## Problem statement:
With the pictures excluded, retype the records that follow exactly.

## Supplied data:
- - - - - - -
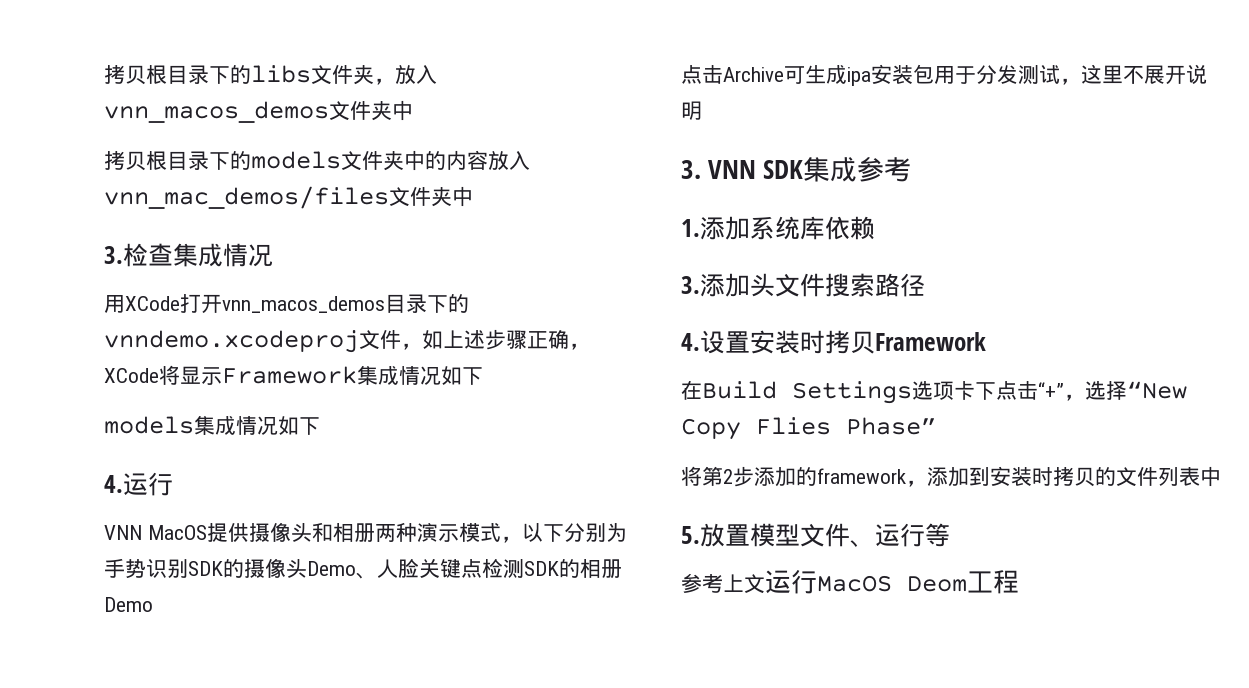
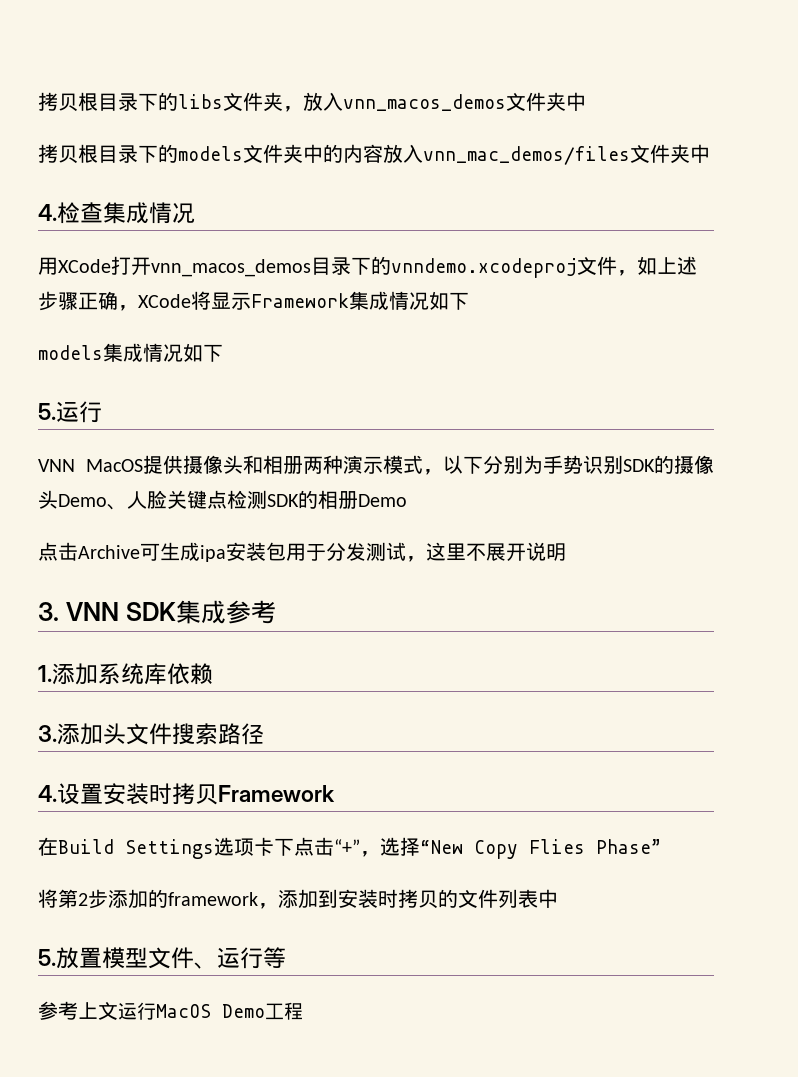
[104,246,123,264] 3. -> [38,204,57,221] 4.
[104,475,123,493] 4. -> [38,403,56,420] 5.
[907,576,967,592] Deom -> [222,1004,265,1018] Demo

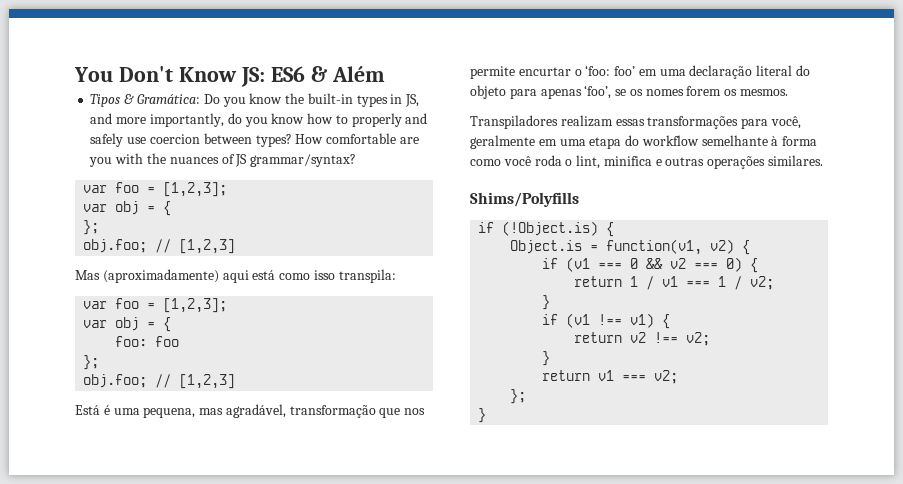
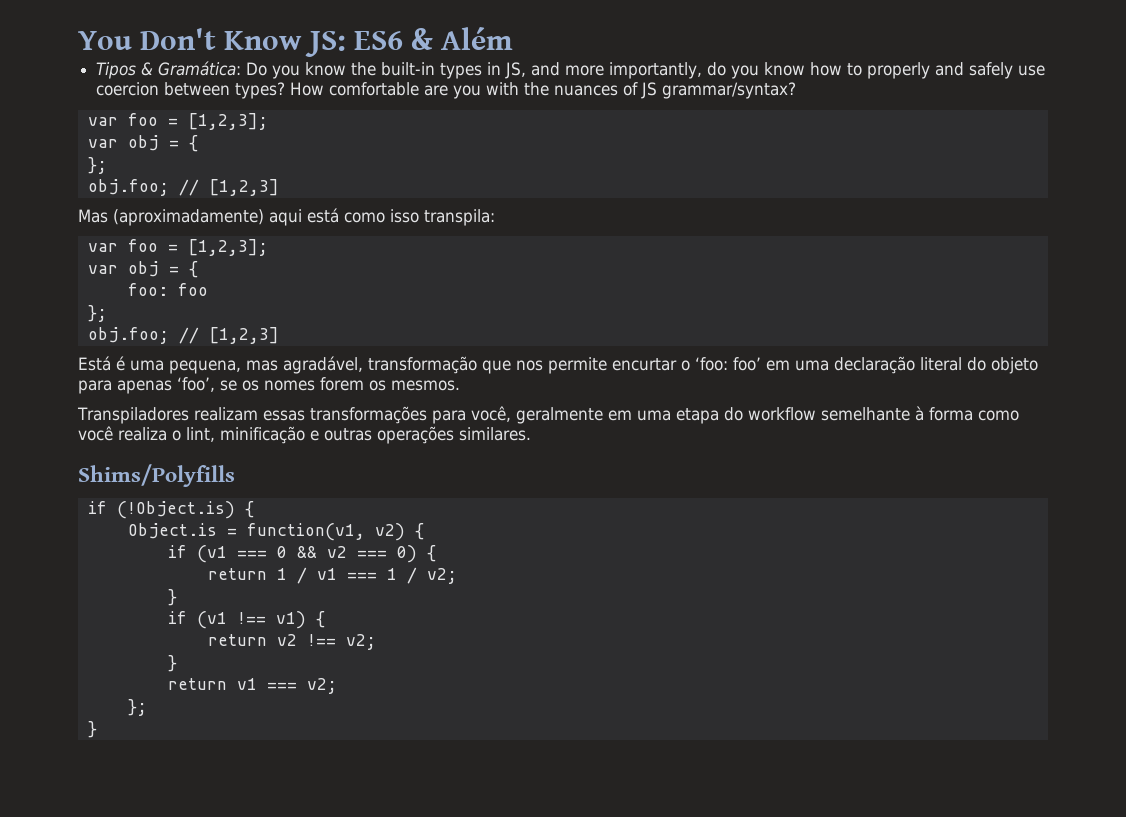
[534,155,562,166] roda -> [118,427,167,441] realiza
[603,156,652,166] minifica -> [220,426,305,444] minificação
- - - - - - -
## Solved exercise:
[104,246,123,264] 3. -> [38,204,57,221] 4.
[104,475,123,493] 4. -> [38,403,56,420] 5.
[907,576,967,592] Deom -> [222,1004,265,1018] Demo

[534,155,562,166] roda -> [118,427,167,441] realiza
[603,156,652,166] minifica -> [220,426,305,444] minificação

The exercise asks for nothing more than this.